Given data ->

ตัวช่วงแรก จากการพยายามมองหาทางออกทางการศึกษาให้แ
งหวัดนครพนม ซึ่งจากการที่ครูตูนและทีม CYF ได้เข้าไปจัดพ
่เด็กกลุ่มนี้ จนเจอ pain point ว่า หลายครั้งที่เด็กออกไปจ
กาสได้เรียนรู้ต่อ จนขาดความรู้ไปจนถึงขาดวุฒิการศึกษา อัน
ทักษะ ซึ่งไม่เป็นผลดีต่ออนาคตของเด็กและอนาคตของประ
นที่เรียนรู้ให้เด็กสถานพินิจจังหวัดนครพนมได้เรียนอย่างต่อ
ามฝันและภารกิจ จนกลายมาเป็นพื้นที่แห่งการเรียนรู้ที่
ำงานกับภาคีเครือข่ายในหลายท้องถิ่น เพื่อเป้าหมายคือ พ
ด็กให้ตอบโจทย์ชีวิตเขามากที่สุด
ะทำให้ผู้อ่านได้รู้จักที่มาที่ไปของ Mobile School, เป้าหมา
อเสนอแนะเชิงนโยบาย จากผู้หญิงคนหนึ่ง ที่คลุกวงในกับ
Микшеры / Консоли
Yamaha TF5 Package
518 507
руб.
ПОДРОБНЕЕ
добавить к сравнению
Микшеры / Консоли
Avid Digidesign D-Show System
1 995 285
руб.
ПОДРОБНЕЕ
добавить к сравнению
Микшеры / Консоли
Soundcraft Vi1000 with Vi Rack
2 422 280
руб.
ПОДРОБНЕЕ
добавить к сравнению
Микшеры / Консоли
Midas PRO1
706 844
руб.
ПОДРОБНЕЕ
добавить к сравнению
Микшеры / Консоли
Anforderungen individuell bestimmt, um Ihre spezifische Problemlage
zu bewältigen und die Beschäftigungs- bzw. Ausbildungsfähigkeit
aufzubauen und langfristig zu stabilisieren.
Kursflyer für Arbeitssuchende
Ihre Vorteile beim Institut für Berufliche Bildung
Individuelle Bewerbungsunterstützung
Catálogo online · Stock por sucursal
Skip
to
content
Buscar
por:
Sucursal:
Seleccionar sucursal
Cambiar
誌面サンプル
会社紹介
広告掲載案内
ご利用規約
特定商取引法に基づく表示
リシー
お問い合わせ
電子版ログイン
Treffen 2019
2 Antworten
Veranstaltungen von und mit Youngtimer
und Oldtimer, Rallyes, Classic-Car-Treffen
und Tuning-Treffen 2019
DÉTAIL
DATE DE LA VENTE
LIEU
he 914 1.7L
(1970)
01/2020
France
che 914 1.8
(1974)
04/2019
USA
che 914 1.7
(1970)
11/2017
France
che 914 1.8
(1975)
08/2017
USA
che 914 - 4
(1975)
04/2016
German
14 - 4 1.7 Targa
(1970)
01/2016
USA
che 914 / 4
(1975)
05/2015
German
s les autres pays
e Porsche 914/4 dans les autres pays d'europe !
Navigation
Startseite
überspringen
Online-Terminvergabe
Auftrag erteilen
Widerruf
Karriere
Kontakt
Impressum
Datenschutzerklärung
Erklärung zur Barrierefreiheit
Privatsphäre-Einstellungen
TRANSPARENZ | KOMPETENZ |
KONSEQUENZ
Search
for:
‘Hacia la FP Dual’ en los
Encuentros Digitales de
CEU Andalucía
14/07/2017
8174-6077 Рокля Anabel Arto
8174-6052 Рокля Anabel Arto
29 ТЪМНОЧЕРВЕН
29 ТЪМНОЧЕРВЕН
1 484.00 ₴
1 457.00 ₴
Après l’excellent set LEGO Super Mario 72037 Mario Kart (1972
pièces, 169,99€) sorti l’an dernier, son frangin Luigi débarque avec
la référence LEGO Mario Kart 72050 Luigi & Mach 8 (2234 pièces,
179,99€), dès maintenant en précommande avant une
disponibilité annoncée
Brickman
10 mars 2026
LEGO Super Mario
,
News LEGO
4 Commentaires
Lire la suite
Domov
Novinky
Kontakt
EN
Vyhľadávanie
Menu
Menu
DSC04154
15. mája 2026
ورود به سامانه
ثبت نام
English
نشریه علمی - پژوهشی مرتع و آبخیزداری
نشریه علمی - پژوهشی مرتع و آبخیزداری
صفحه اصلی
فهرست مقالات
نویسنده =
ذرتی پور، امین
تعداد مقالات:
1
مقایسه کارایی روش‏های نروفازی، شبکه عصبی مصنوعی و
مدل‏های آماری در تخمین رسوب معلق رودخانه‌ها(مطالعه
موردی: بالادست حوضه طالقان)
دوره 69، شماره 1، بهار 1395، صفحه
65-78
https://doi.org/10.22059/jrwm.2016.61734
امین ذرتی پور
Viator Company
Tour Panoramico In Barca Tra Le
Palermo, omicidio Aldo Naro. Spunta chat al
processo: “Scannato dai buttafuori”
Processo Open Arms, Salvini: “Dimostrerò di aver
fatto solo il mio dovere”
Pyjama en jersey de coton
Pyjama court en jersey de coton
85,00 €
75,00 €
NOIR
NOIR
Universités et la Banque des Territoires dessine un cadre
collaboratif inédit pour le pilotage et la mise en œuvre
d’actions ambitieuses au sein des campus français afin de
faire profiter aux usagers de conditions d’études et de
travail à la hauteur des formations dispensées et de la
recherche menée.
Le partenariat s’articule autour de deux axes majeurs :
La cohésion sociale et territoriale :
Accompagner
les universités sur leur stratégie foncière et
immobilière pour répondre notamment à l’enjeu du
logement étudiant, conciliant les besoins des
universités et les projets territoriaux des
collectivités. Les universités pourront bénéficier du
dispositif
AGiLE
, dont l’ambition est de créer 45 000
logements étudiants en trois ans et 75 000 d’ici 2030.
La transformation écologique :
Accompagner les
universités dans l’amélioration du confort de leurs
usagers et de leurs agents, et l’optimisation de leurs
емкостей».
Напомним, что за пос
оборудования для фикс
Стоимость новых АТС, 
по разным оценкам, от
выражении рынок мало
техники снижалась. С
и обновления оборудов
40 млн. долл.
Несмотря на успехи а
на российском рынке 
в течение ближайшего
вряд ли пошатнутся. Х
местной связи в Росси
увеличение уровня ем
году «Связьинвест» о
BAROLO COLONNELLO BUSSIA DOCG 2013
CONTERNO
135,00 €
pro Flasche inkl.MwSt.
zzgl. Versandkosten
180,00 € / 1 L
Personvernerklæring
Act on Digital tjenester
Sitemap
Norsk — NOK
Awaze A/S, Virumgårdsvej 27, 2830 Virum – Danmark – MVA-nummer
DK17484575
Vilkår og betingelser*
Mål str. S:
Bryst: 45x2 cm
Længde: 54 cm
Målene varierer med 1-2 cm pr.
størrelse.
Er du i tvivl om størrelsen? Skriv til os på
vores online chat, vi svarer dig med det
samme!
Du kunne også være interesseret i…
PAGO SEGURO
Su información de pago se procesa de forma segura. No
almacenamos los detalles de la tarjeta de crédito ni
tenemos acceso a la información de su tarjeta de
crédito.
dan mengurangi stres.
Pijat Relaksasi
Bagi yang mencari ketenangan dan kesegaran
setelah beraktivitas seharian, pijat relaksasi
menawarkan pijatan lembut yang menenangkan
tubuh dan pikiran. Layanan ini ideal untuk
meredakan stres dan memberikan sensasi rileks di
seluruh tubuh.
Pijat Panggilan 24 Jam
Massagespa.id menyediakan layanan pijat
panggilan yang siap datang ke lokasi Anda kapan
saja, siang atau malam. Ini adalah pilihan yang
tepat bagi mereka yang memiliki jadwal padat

Exercise directions -> Retype the listing from above, matching it exactly.

Exercise result ->
ตัวช่วงแรก จากการพยายามมองหาทางออกทางการศึกษาให้แ
งหวัดนครพนม ซึ่งจากการที่ครูตูนและทีม CYF ได้เข้าไปจัดพ
่เด็กกลุ่มนี้ จนเจอ pain point ว่า หลายครั้งที่เด็กออกไปจ
กาสได้เรียนรู้ต่อ จนขาดความรู้ไปจนถึงขาดวุฒิการศึกษา อัน
ทักษะ ซึ่งไม่เป็นผลดีต่ออนาคตของเด็กและอนาคตของประ
นที่เรียนรู้ให้เด็กสถานพินิจจังหวัดนครพนมได้เรียนอย่างต่อ
ามฝันและภารกิจ จนกลายมาเป็นพื้นที่แห่งการเรียนรู้ที่
ำงานกับภาคีเครือข่ายในหลายท้องถิ่น เพื่อเป้าหมายคือ พ
ด็กให้ตอบโจทย์ชีวิตเขามากที่สุด
ะทำให้ผู้อ่านได้รู้จักที่มาที่ไปของ Mobile School, เป้าหมา
อเสนอแนะเชิงนโยบาย จากผู้หญิงคนหนึ่ง ที่คลุกวงในกับ
Микшеры / Консоли
Yamaha TF5 Package
518 507
руб.
ПОДРОБНЕЕ
добавить к сравнению
Микшеры / Консоли
Avid Digidesign D-Show System
1 995 285
руб.
ПОДРОБНЕЕ
добавить к сравнению
Микшеры / Консоли
Soundcraft Vi1000 with Vi Rack
2 422 280
руб.
ПОДРОБНЕЕ
добавить к сравнению
Микшеры / Консоли
Midas PRO1
706 844
руб.
ПОДРОБНЕЕ
добавить к сравнению
Микшеры / Консоли
Anforderungen individuell bestimmt, um Ihre spezifische Problemlage
zu bewältigen und die Beschäftigungs- bzw. Ausbildungsfähigkeit
aufzubauen und langfristig zu stabilisieren.
Kursflyer für Arbeitssuchende
Ihre Vorteile beim Institut für Berufliche Bildung
Individuelle Bewerbungsunterstützung
Catálogo online · Stock por sucursal
Skip
to
content
Buscar
por:
Sucursal:
Seleccionar sucursal
Cambiar
誌面サンプル
会社紹介
広告掲載案内
ご利用規約
特定商取引法に基づく表示
リシー
お問い合わせ
電子版ログイン
Treffen 2019
2 Antworten
Veranstaltungen von und mit Youngtimer
und Oldtimer, Rallyes, Classic-Car-Treffen
und Tuning-Treffen 2019
DÉTAIL
DATE DE LA VENTE
LIEU
he 914 1.7L
(1970)
01/2020
France
che 914 1.8
(1974)
04/2019
USA
che 914 1.7
(1970)
11/2017
France
che 914 1.8
(1975)
08/2017
USA
che 914 - 4
(1975)
04/2016
German
14 - 4 1.7 Targa
(1970)
01/2016
USA
che 914 / 4
(1975)
05/2015
German
s les autres pays
e Porsche 914/4 dans les autres pays d'europe !
Navigation
Startseite
überspringen
Online-Terminvergabe
Auftrag erteilen
Widerruf
Karriere
Kontakt
Impressum
Datenschutzerklärung
Erklärung zur Barrierefreiheit
Privatsphäre-Einstellungen
TRANSPARENZ | KOMPETENZ |
KONSEQUENZ
Search
for:
‘Hacia la FP Dual’ en los
Encuentros Digitales de
CEU Andalucía
14/07/2017
8174-6077 Рокля Anabel Arto
8174-6052 Рокля Anabel Arto
29 ТЪМНОЧЕРВЕН
29 ТЪМНОЧЕРВЕН
1 484.00 ₴
1 457.00 ₴
Après l’excellent set LEGO Super Mario 72037 Mario Kart (1972
pièces, 169,99€) sorti l’an dernier, son frangin Luigi débarque avec
la référence LEGO Mario Kart 72050 Luigi & Mach 8 (2234 pièces,
179,99€), dès maintenant en précommande avant une
disponibilité annoncée
Brickman
10 mars 2026
LEGO Super Mario
,
News LEGO
4 Commentaires
Lire la suite
Domov
Novinky
Kontakt
EN
Vyhľadávanie
Menu
Menu
DSC04154
15. mája 2026
ورود به سامانه
ثبت نام
English
نشریه علمی - پژوهشی مرتع و آبخیزداری
نشریه علمی - پژوهشی مرتع و آبخیزداری
صفحه اصلی
فهرست مقالات
نویسنده =
ذرتی پور، امین
تعداد مقالات:
1
مقایسه کارایی روش‏های نروفازی، شبکه عصبی مصنوعی و
مدل‏های آماری در تخمین رسوب معلق رودخانه‌ها(مطالعه
موردی: بالادست حوضه طالقان)
دوره 69، شماره 1، بهار 1395، صفحه
65-78
https://doi.org/10.22059/jrwm.2016.61734
امین ذرتی پور
Viator Company
Tour Panoramico In Barca Tra Le
Palermo, omicidio Aldo Naro. Spunta chat al
processo: “Scannato dai buttafuori”
Processo Open Arms, Salvini: “Dimostrerò di aver
fatto solo il mio dovere”
Pyjama en jersey de coton
Pyjama court en jersey de coton
85,00 €
75,00 €
NOIR
NOIR
Universités et la Banque des Territoires dessine un cadre
collaboratif inédit pour le pilotage et la mise en œuvre
d’actions ambitieuses au sein des campus français afin de
faire profiter aux usagers de conditions d’études et de
travail à la hauteur des formations dispensées et de la
recherche menée.
Le partenariat s’articule autour de deux axes majeurs :
La cohésion sociale et territoriale :
Accompagner
les universités sur leur stratégie foncière et
immobilière pour répondre notamment à l’enjeu du
logement étudiant, conciliant les besoins des
universités et les projets territoriaux des
collectivités. Les universités pourront bénéficier du
dispositif
AGiLE
, dont l’ambition est de créer 45 000
logements étudiants en trois ans et 75 000 d’ici 2030.
La transformation écologique :
Accompagner les
universités dans l’amélioration du confort de leurs
usagers et de leurs agents, et l’optimisation de leurs
емкостей».
Напомним, что за пос
оборудования для фикс
Стоимость новых АТС, 
по разным оценкам, от
выражении рынок мало
техники снижалась. С
и обновления оборудов
40 млн. долл.
Несмотря на успехи а
на российском рынке 
в течение ближайшего
вряд ли пошатнутся. Х
местной связи в Росси
увеличение уровня ем
году «Связьинвест» о
BAROLO COLONNELLO BUSSIA DOCG 2013
CONTERNO
135,00 €
pro Flasche inkl.MwSt.
zzgl. Versandkosten
180,00 € / 1 L
Personvernerklæring
Act on Digital tjenester
Sitemap
Norsk — NOK
Awaze A/S, Virumgårdsvej 27, 2830 Virum – Danmark – MVA-nummer
DK17484575
Vilkår og betingelser*
Mål str. S:
Bryst: 45x2 cm
Længde: 54 cm
Målene varierer med 1-2 cm pr.
størrelse.
Er du i tvivl om størrelsen? Skriv til os på
vores online chat, vi svarer dig med det
samme!
Du kunne også være interesseret i…
PAGO SEGURO
Su información de pago se procesa de forma segura. No
almacenamos los detalles de la tarjeta de crédito ni
tenemos acceso a la información de su tarjeta de
crédito.
dan mengurangi stres.
Pijat Relaksasi
Bagi yang mencari ketenangan dan kesegaran
setelah beraktivitas seharian, pijat relaksasi
menawarkan pijatan lembut yang menenangkan
tubuh dan pikiran. Layanan ini ideal untuk
meredakan stres dan memberikan sensasi rileks di
seluruh tubuh.
Pijat Panggilan 24 Jam
Massagespa.id menyediakan layanan pijat
panggilan yang siap datang ke lokasi Anda kapan
saja, siang atau malam. Ini adalah pilihan yang
tepat bagi mereka yang memiliki jadwal padat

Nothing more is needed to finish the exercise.